• [WORK TO BE COMPLETED]: Edit the records below by replacing every "underline" with "strikethrough", leaving everything else as it is. Omit the pictures from your answer.

___ STORED ROWS ___

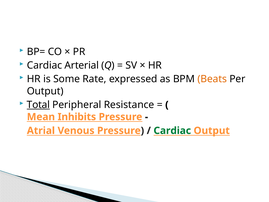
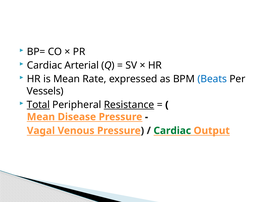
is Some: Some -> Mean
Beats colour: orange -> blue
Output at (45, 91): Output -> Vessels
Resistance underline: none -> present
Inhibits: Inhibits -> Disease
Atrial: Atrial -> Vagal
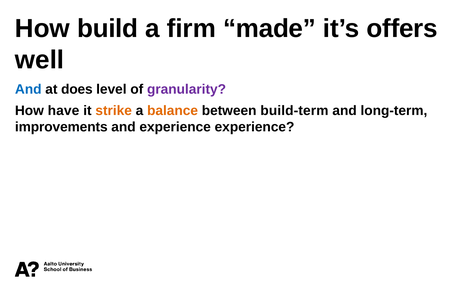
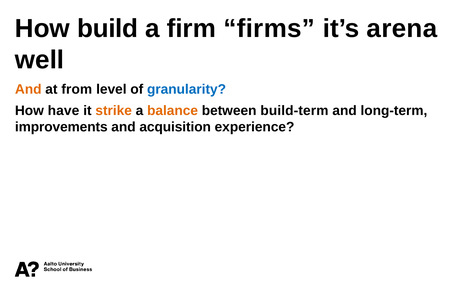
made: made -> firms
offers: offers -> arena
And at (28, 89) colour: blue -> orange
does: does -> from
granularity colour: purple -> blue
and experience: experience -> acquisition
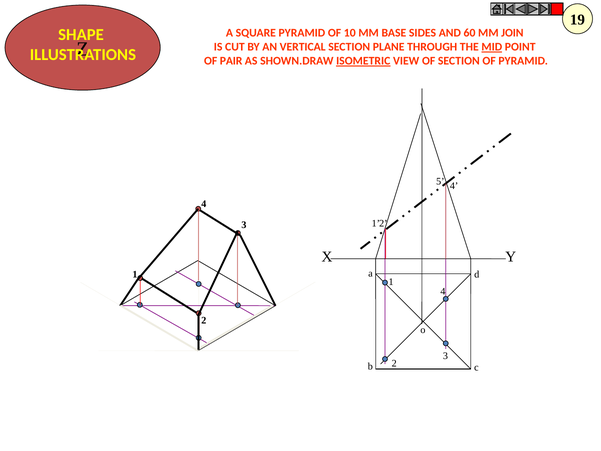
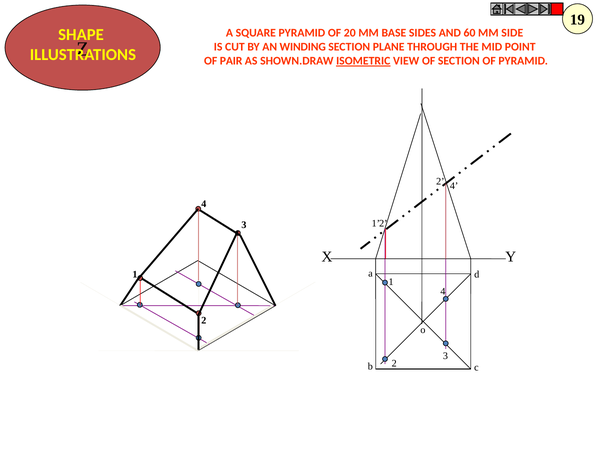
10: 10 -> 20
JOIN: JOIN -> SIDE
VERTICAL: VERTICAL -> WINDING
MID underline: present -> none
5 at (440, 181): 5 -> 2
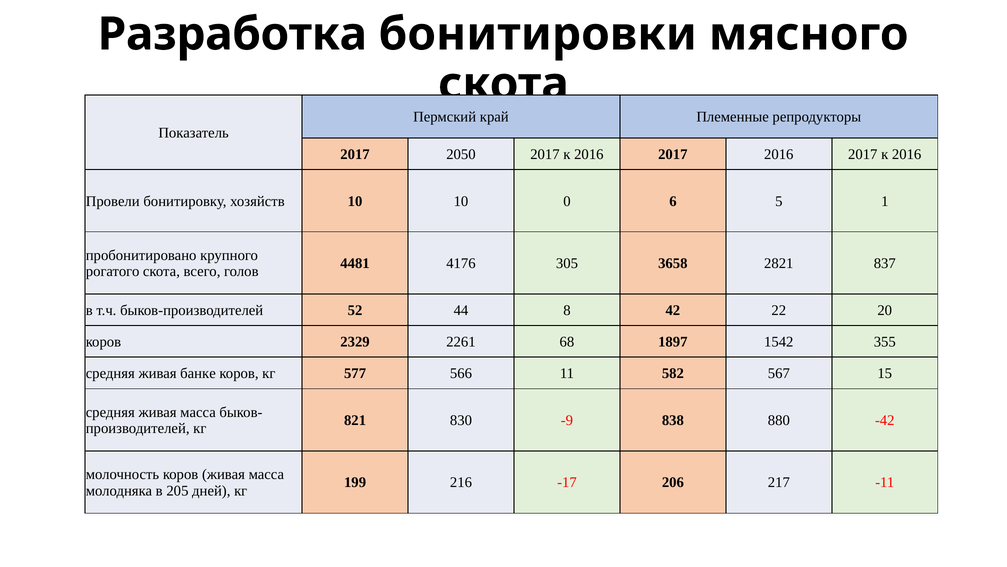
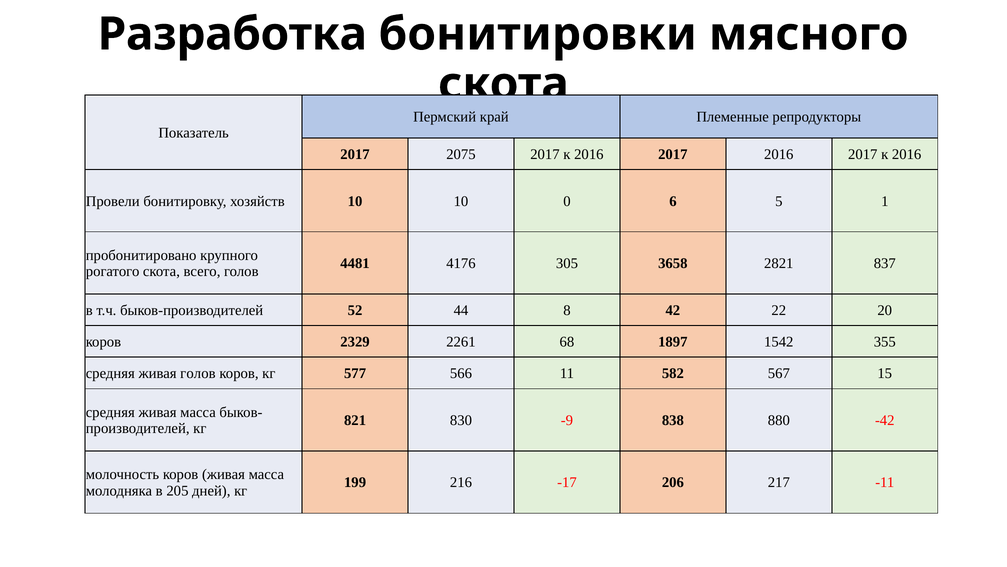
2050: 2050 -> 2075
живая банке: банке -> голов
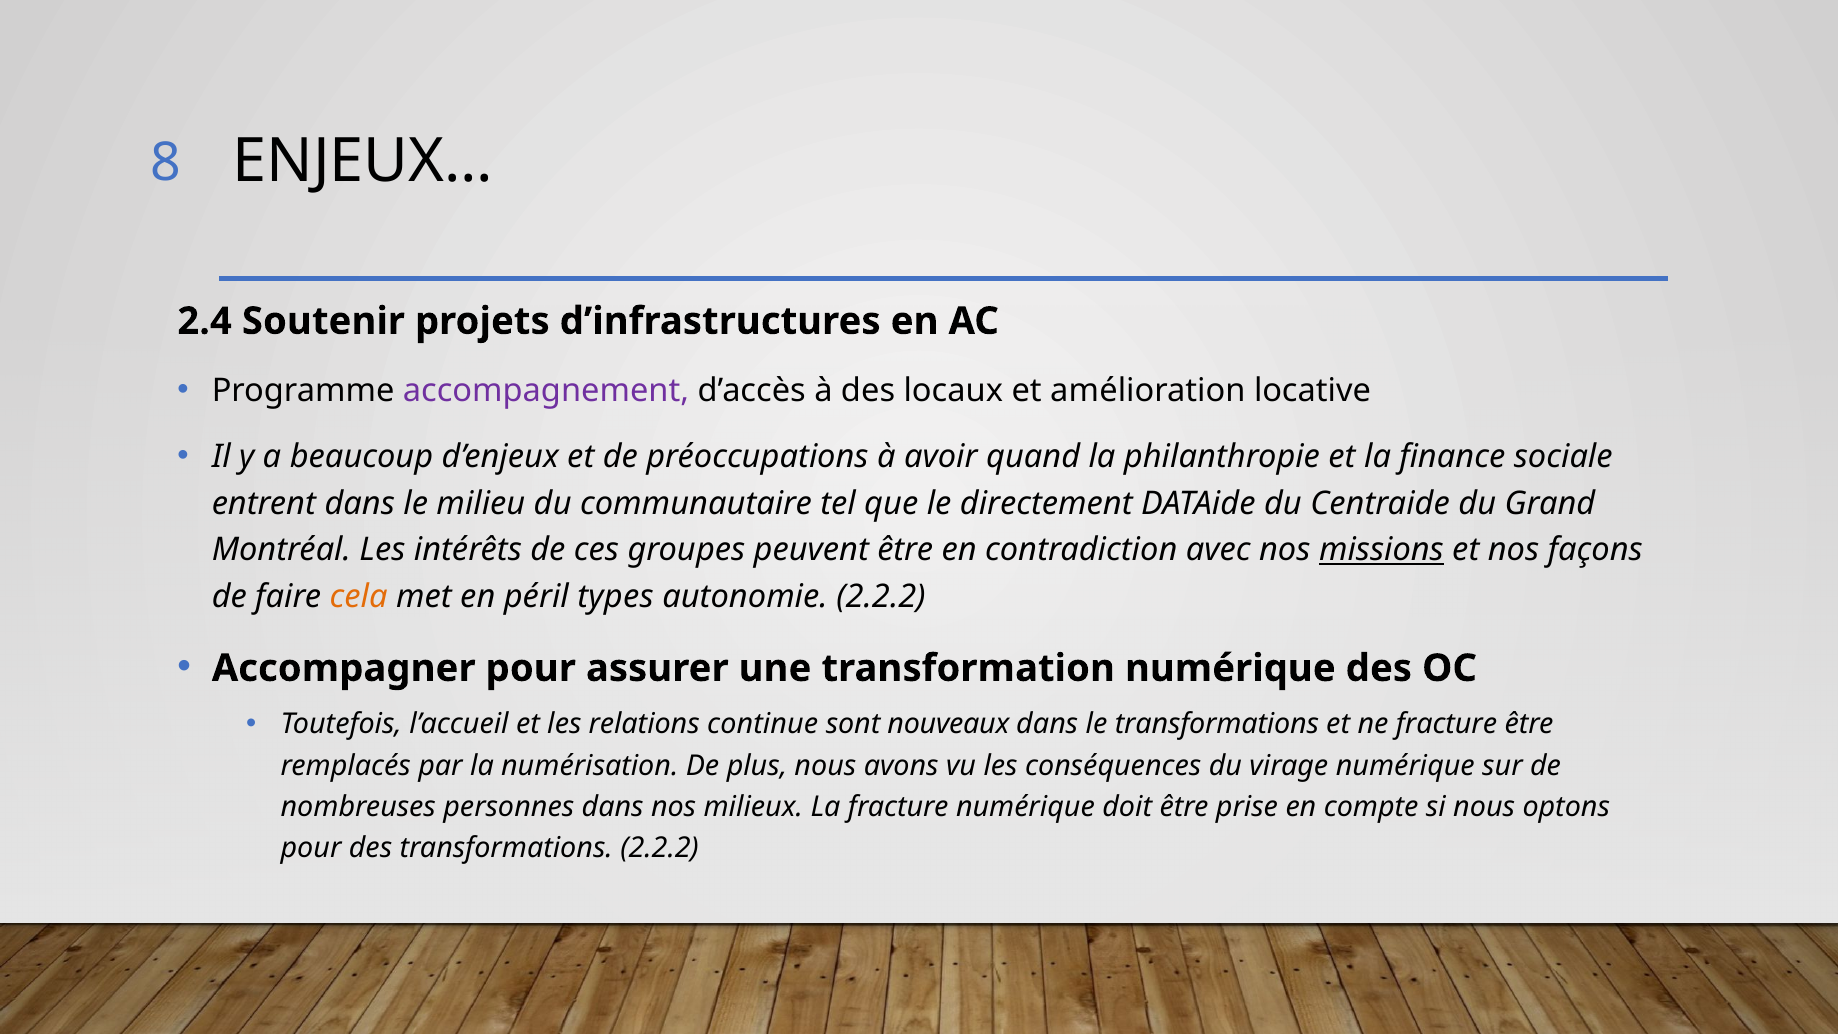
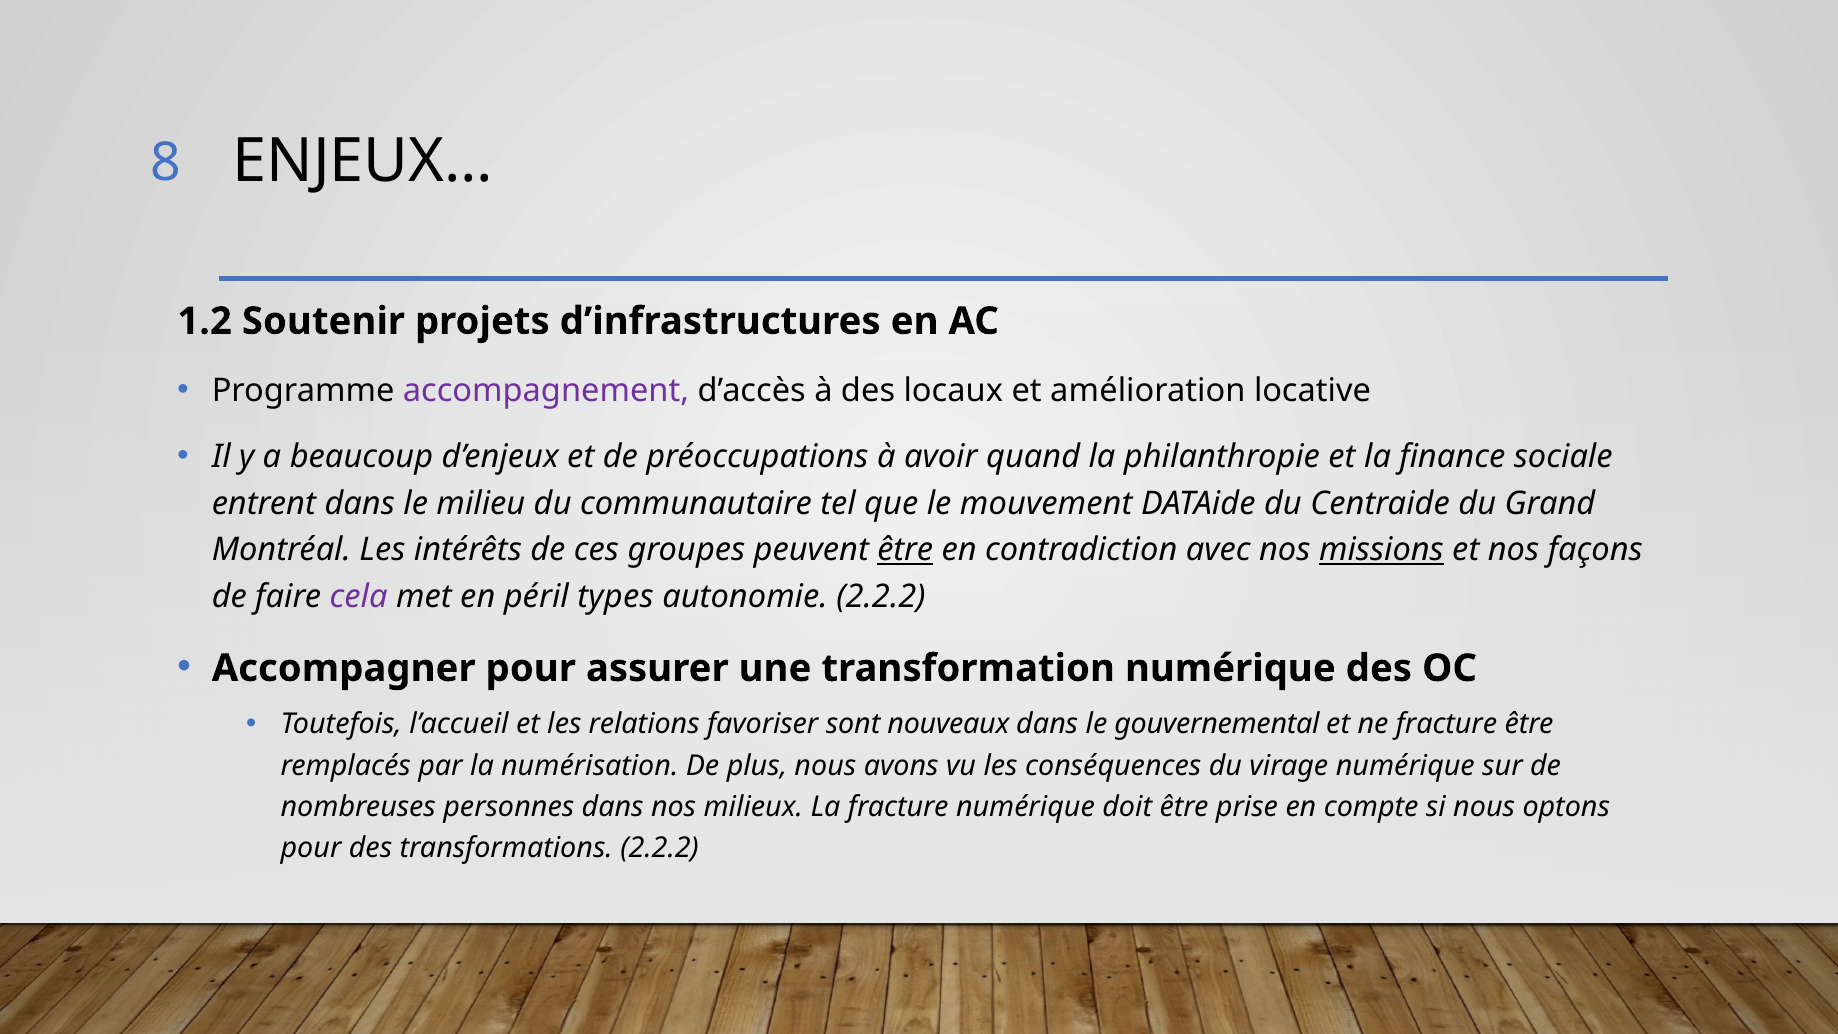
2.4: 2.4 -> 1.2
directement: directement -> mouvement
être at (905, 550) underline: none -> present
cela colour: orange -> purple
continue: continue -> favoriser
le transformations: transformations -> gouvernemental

___

• [FINISHED ANSWER]:
is Some: Some -> Mean
Beats colour: orange -> blue
Output at (45, 91): Output -> Vessels
Resistance strikethrough: none -> present
Inhibits: Inhibits -> Disease
Atrial: Atrial -> Vagal
made: made -> firms
offers: offers -> arena
And at (28, 89) colour: blue -> orange
does: does -> from
granularity colour: purple -> blue
and experience: experience -> acquisition
10: 10 -> 20
JOIN: JOIN -> SIDE
VERTICAL: VERTICAL -> WINDING
MID strikethrough: present -> none
5 at (440, 181): 5 -> 2
2050: 2050 -> 2075
живая банке: банке -> голов
2.4: 2.4 -> 1.2
directement: directement -> mouvement
être at (905, 550) strikethrough: none -> present
cela colour: orange -> purple
continue: continue -> favoriser
le transformations: transformations -> gouvernemental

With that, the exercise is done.